Posted by 冷奴 at 2009年05月29日 15:10
冷奴さん、
いやー、ちょっと照れます。
津田梅子や与謝野晶子のことを調べると、同時代の女性たちを思う彼女たちの心に打たれます。
自分もまた、いろいろな人たちから得たものを還元できたらなぁ、と思うのでした。
Posted by まつむらゆりこ at 2009年05月29日 16:25
津田梅子の父、津田仙は、元佐倉藩士で自身もアメリカ渡航体験があり、女子留学生の話が出た時に、すすんで娘をいかせたそうです。当時としてはとても開明的な家だったのですね。
生涯独身で女子教育に尽くした梅子は、郷土史の副読本などで、「郷土の偉人」のなかで、唯一といってもいい女性として登場します。小柄で手も小さかった、というのは意外でした。
梅子が亡くなる前日の彼女の日記には

Storm last night  

と、謎めいた文言がのこされていました、
女性が置かれたまだまだ厳しい立場をそんなふうにたとえたのでしょうか。
Posted by SEMIMARU at 2009年05月29日 21:07
SEMIMARUさん、
さすが! その "Storm last night" は、どの伝記作家も重要なモチーフとして、伝記の冒頭、あるいはラストに使ったりしています。
亡くなるまで、日本語より英語の方が達者だった梅子は日記もずっと英語で書いており、この日の天気は本当にひどい嵐だったようです!
Posted by まつむらゆりこ at 2009年05月29日 22:29
山川捨松のちの大山捨松の評伝も面白かったです。彼女は会津藩士の娘で、会津藩を背負わされてアメリカへ行きましたからね。それが帰国して薩摩藩出身の高官の後妻に入るわけですから。やはり、平成の今でも会津若松市と萩市の姉妹都市の締結が見送られていることを考えると、大変だったろうな、と思いました。その反動もあってか、ずいぶん津田塾に援助をしたみたいでした。

抽出レコード
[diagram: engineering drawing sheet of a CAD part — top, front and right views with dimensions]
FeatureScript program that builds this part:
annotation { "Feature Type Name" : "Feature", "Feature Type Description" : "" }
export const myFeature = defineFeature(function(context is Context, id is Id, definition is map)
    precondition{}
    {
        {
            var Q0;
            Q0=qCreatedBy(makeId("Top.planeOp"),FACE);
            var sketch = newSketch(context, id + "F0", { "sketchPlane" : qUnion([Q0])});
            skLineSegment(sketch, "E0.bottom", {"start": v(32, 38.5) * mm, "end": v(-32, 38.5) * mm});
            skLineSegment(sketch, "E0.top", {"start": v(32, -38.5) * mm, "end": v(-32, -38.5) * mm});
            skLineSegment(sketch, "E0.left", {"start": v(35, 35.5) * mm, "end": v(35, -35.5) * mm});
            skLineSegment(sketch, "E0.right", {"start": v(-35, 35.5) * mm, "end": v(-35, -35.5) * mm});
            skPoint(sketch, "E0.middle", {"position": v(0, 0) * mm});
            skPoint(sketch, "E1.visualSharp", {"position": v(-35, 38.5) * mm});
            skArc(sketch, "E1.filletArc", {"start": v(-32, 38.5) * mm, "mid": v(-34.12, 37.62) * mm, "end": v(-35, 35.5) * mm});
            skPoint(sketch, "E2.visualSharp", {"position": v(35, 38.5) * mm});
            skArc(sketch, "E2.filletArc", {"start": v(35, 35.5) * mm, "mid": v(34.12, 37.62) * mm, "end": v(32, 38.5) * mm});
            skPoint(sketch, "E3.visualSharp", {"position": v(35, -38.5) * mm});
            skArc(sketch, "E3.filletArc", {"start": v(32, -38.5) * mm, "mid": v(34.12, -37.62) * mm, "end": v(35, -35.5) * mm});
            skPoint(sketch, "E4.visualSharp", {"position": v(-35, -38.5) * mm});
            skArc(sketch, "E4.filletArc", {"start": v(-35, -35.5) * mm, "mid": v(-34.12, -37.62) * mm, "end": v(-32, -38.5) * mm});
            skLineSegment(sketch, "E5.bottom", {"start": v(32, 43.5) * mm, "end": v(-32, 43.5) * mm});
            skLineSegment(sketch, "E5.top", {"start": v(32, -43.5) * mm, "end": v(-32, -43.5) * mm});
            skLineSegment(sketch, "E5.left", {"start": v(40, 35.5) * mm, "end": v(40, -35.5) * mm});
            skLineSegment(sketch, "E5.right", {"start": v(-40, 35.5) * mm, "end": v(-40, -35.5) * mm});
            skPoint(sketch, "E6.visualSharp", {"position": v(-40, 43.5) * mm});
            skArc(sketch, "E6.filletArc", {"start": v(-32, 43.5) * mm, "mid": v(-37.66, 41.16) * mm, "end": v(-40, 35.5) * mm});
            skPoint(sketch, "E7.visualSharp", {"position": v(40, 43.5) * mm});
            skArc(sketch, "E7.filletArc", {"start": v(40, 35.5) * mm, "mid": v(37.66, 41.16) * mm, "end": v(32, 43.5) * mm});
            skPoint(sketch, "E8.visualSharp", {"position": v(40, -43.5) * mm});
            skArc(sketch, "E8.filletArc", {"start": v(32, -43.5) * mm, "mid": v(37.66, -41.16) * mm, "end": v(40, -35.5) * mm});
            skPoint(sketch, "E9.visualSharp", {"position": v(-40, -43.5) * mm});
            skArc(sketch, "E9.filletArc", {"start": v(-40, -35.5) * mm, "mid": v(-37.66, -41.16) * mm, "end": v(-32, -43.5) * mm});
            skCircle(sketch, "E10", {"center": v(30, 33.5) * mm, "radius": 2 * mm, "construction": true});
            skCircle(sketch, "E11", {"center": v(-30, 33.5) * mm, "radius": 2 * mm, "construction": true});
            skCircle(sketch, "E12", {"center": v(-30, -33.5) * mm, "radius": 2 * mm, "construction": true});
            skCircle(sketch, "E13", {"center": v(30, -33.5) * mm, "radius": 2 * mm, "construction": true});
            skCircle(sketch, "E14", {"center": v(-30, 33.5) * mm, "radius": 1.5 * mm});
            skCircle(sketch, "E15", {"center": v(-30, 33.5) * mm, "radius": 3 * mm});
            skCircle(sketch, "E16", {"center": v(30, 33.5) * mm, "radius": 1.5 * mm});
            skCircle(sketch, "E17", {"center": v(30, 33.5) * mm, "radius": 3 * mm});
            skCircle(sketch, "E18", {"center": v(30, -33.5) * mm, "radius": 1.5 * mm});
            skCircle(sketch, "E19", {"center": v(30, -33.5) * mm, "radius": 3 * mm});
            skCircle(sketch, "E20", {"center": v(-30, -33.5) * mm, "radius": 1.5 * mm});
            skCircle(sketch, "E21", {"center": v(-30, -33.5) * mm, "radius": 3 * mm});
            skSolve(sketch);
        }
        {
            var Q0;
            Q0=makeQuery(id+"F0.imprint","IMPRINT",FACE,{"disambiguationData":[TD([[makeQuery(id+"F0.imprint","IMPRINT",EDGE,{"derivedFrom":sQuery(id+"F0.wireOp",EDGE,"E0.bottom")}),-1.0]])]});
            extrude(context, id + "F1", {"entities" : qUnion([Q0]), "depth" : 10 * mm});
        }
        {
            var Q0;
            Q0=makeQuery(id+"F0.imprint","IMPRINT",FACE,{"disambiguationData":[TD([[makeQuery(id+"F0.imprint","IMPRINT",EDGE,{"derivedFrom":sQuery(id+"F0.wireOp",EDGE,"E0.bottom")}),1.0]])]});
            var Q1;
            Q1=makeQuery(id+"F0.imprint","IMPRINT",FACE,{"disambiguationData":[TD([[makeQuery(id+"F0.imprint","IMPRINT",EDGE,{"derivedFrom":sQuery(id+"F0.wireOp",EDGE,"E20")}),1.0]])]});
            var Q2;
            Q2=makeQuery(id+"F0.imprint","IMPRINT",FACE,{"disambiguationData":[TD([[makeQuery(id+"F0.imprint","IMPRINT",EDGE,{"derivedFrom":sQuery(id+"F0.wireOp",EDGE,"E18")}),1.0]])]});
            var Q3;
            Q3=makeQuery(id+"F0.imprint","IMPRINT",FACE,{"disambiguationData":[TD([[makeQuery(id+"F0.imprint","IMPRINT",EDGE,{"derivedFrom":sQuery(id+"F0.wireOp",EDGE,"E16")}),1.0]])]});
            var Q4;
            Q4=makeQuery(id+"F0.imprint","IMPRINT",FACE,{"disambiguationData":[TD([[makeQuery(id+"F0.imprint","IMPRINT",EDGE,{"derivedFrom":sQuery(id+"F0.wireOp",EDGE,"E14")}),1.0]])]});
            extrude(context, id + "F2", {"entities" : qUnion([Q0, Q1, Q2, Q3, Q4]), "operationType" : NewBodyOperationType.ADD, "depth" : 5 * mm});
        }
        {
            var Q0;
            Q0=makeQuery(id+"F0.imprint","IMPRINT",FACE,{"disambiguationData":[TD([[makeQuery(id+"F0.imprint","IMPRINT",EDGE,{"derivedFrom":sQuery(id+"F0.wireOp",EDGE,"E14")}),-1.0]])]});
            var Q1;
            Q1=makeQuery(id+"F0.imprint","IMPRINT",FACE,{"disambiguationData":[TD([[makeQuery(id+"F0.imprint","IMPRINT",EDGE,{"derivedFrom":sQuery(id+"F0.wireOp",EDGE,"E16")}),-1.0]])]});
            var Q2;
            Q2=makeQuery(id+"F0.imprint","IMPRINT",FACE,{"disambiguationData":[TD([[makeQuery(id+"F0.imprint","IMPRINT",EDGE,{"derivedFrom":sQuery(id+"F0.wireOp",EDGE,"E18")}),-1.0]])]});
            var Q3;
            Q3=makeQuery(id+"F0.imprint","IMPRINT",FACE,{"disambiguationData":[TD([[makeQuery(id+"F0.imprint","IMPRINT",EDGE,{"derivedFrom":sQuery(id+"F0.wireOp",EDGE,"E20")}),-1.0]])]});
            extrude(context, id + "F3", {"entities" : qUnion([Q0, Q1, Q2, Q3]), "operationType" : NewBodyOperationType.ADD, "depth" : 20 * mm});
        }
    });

課題の概要
津田梅子をめぐるコメントのうち、「Posted by 冷奴」から「女性が置かれたまだまだ厳しい立場をそんなふうにたとえたのでしょうか。」まで（この部分も含む）を、「開明的」を「進歩的」に置き換えて書き直してください。 これらの資料は今回の作業とは関係ありません。

完成した課題
Posted by 冷奴 at 2009年05月29日 15:10
冷奴さん、
いやー、ちょっと照れます。
津田梅子や与謝野晶子のことを調べると、同時代の女性たちを思う彼女たちの心に打たれます。
自分もまた、いろいろな人たちから得たものを還元できたらなぁ、と思うのでした。
Posted by まつむらゆりこ at 2009年05月29日 16:25
津田梅子の父、津田仙は、元佐倉藩士で自身もアメリカ渡航体験があり、女子留学生の話が出た時に、すすんで娘をいかせたそうです。当時としてはとても進歩的な家だったのですね。
生涯独身で女子教育に尽くした梅子は、郷土史の副読本などで、「郷土の偉人」のなかで、唯一といってもいい女性として登場します。小柄で手も小さかった、というのは意外でした。
梅子が亡くなる前日の彼女の日記には

Storm last night  

と、謎めいた文言がのこされていました、
女性が置かれたまだまだ厳しい立場をそんなふうにたとえたのでしょうか。